Het riool liegt niet: cokegebruik in Amsterdam en Utrecht is in tien jaar tijd verdriedubbeld
Een lijntje coke of lik MDMA? Drugs gebruiken wordt steeds normaler, lezen we in alarmerende berichten in de krant. Kloppen die koppen? Deze week in Grotere Plaatjes zien we hoe hard het gebruik daadwerkelijk stijgt (spoiler: hard).
Op een zondagavond nodigde een vriend me uit voor een biertje op zijn studentenkamer. Toen ik aanklopte, hoorde ik aan de andere kant van de deur eerst wat gerommel – ik stapte binnen en zag mijn vriend en vijf anderen zitten, op de grond, met tussen hen in een langwerpige spiegel zo groot als een deur.
Die spiegel was bezaaid met lijntjes fijngemalen cocaïne. ‘We hebben de avond naar een hoger niveau getild’, grapte Michael. ‘Doe je mee?’ Ik bedankte vriendelijk en hield het bij een biertje.

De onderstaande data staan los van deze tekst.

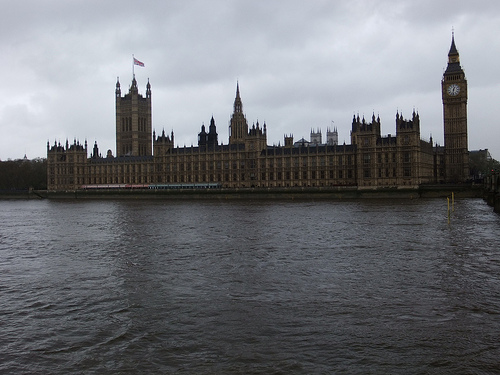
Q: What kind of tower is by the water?
A: Clock tower.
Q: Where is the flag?
A: On top of the building.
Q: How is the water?
A: Calm and dark.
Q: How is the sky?
A: Gray and cloudy.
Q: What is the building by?
A: The water.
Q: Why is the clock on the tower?
A: To tell time.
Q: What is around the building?
A: Grass.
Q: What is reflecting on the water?
A: Light.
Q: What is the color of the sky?
A: Grey.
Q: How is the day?
A: Cloudy.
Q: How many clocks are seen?
A: 1.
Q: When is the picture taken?
A: Daytime.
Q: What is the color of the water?
A: Blue.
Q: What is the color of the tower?
A: Brown.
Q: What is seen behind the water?
A: Palace.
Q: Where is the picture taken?
A: In London, England.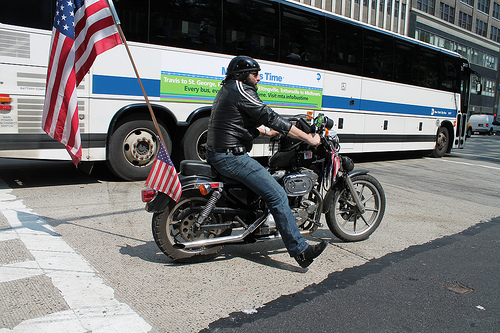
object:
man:
[206, 55, 331, 269]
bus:
[0, 2, 482, 182]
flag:
[41, 1, 124, 169]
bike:
[143, 113, 387, 263]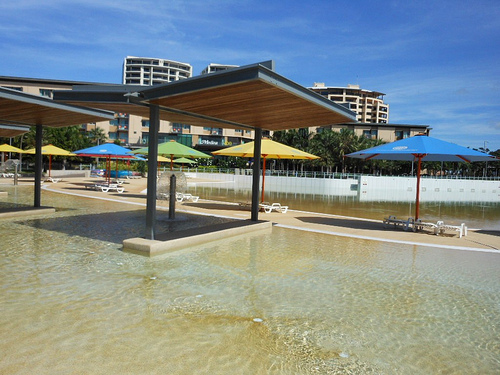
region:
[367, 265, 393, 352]
There is water that is visible here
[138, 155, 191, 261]
There is a black post that is visible here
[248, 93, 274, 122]
There is wood that is visible ehre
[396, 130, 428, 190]
There is a blue umbrella that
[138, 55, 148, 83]
There is a concrete building here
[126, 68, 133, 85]
There are bright windows visible here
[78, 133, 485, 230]
two blue umbrellas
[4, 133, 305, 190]
four yellow umbrellas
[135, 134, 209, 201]
two green umbrellas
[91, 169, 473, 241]
white benches underneath the umbrellas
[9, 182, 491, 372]
ripples on the water's surface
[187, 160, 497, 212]
white wall behind the umbrellas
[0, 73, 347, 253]
shelters in the water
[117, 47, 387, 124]
hotels in the background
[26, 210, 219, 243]
shadow of the shelter on the water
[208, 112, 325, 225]
open yellow umbrella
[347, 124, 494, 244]
open blue colored umbrella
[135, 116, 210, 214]
green colored open umbrella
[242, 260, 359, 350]
ripples in the water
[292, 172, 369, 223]
reflection in the water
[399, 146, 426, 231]
wooden support pole for an umbrella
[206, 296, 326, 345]
sunlight relected in the water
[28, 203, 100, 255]
shadow reflected on the water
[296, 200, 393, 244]
shadow from the umbrella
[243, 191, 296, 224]
beach chair by the water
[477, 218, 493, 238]
part of a board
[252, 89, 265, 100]
part of a board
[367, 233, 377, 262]
edge of a sea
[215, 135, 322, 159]
Yellow umbrella top on beach.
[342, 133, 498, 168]
Blue umbrella top on beach.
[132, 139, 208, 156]
Green umbrella top on beach.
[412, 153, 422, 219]
Pole of umbrella.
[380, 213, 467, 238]
Beach chair under umbrella.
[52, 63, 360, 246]
Pavilion providing shade.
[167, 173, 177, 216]
Small pole shooting out water.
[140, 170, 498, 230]
Water of the beach.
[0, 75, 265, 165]
Hotel next to the beach.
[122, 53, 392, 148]
Resorts behind the hotel.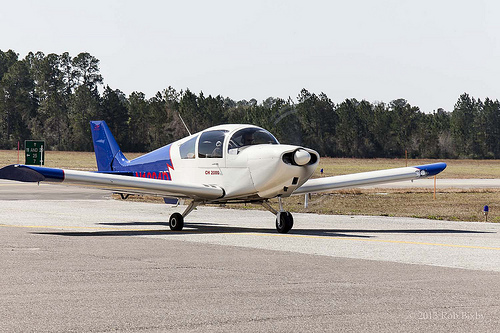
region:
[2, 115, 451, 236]
The plane is blue and white.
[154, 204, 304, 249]
The plane has wheels.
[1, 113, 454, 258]
The plane is on the ground.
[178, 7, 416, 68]
The sky is blue and white.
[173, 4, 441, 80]
The sky is cloudy.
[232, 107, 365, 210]
The plane has a propeller.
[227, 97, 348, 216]
The plane is running.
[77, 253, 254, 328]
The asphalt is gray.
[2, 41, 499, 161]
Trees are in the background.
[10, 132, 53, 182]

Cocaïne op een zondagavond, op een studentenkamer – niet op een feest of een festival, maar gewoon uit verveling. Dat tafereel lijkt een bevestiging van de alarmerende nieuwsberichten over cocaïnegebruik van de afgelopen jaren:
- ‘Onbekommerd drugsgebruik in Nederland is normaal geworden’, schreef* NRC.
- ‘Een pil op de bank, een snuif aan de bar: hoe drugsgebruik steeds normaler wordt’, kopte* Het Parool.
- ‘Drugsgebruik steeds normaler onder jongeren’, echode* EenVandaag.
Maar hoe hard is het gebruik van cocaïne en MDMA nou écht toegenomen in Nederland? En hoe verhouden deze cijfers zich tot die in andere landen?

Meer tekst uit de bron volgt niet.